My eldest is about to leave home after the summer. I find myself reflecting on all the things he’s taught me, things I didn’t even know I needed to learn. 

As a child, I barely spoke. Dyslexia made reading feel impossible, but instead of support, I was forced to read aloud in class,  again and again and again. The words swam on the page, stuck in my throat, while I sat there, frozen and terrified. The solution, it seemed, was to humiliate me repeatedly, as if shame could somehow correct a learning difference. 

It didn’t. 

All it taught me was fear.
I withdrew into myself, afraid to speak, afraid to be seen desperate to make myself as small as possible. 

At home, the pressure didn’t lift. My well-meaning parents urged me to speak up, to their friends, in public, anywhere I might “prove” I had confidence. I was told I was too quiet, that I needed to come out of my shell. But the irony is, I’ve come to believe it’s often the quiet ones, the listeners, who carry the deepest confidence of all. 

Still, I felt ashamed. Not because there was anything wrong with me, but because I couldn’t be who others expected me to be. 

Years later, I watched my own son show similar traits. Maybe it’s his autism. Maybe it’s just who he is. Either way, I saw him avoid eye contact with adults, struggle to answer questions, shrink in unfamiliar situations. He’s confident with peers, but hesitant with grown-ups. It was like watching my own childhood replayed. 

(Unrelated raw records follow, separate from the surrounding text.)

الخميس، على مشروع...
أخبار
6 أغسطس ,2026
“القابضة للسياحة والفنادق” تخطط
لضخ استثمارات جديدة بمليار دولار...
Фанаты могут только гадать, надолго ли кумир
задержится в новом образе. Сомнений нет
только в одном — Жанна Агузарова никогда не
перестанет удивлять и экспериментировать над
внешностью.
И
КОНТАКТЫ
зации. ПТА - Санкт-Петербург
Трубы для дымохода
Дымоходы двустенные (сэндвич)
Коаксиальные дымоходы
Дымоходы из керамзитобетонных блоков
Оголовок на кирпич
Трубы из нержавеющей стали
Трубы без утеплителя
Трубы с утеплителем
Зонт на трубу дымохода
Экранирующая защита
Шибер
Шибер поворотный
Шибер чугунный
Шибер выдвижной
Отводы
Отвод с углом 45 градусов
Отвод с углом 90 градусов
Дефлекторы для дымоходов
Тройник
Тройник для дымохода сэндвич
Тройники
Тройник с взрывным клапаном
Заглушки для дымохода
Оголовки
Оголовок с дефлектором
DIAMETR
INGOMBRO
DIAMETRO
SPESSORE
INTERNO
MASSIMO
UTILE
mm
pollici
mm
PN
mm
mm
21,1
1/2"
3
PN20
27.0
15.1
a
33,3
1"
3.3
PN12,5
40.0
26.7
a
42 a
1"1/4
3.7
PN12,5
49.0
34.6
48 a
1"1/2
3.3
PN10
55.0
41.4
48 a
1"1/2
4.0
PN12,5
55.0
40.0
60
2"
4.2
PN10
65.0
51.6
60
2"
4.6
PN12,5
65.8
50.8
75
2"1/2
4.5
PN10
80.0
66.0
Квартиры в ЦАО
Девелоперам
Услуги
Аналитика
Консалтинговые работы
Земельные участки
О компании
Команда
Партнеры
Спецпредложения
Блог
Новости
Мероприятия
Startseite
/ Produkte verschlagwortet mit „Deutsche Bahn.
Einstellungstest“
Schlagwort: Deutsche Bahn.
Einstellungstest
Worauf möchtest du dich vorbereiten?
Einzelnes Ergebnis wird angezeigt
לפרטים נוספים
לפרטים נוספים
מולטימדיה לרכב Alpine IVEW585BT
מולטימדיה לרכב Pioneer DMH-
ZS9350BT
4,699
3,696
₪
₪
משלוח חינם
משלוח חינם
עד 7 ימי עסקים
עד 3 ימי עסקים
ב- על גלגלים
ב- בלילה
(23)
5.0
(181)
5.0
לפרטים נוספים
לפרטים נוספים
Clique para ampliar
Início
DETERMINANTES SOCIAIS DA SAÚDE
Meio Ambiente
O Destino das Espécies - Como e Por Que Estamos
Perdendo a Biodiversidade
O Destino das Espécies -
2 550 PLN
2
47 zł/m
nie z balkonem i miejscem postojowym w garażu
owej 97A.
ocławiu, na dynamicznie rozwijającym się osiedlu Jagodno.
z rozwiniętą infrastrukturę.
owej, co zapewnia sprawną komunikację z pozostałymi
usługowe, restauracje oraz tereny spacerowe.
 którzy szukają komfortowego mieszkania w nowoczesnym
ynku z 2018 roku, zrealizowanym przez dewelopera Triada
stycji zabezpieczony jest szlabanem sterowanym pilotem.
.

I realised the discomfort I felt watching him wasn’t really about him, it was about me. It’s taken everything in me at times not to speak for him, not to smooth over silences or answer in the way I think people expect. 

But I’ve learned, through him, through my clients, through years of listening, that the greatest gift we can give our children is time. 

Time to grow.
Time to find their words.
Time to become who they truly are. 

At The Emotions Lab, we see this all the time, families tangled in frustration, struggling to understand one another. So often, there’s undiagnosed neurodivergence sitting quietly beneath the surface. Parents and children speaking different emotional languages, each wondering why the other doesn’t respond as expected. Differences in communication, processing, or eye contact can feel like rejection, when really, they’re just part of being wired differently. 

I found my voice when I was ready. And now, as my son prepares to leave the nest, I can see him beginning to find his. 

I often wonder how different things might have been if we’d understood neurodiversity when I was a child. To know that delays in speech, discomfort in conversation, or difficulty with eye contact aren’t flaws, but simply natural differences in development, would have changed so much. 

Because with understanding comes compassion.
And with compassion comes a whole new way of seeing ourselves, and our children. 

It’s not always easy to hold back, to stay silent, to let them lead. But when we do, we give them space to grow into who they are. And we get to witness something extraordinary: 

They find their own voice.
And we remember, it was never ours to shape in the first place.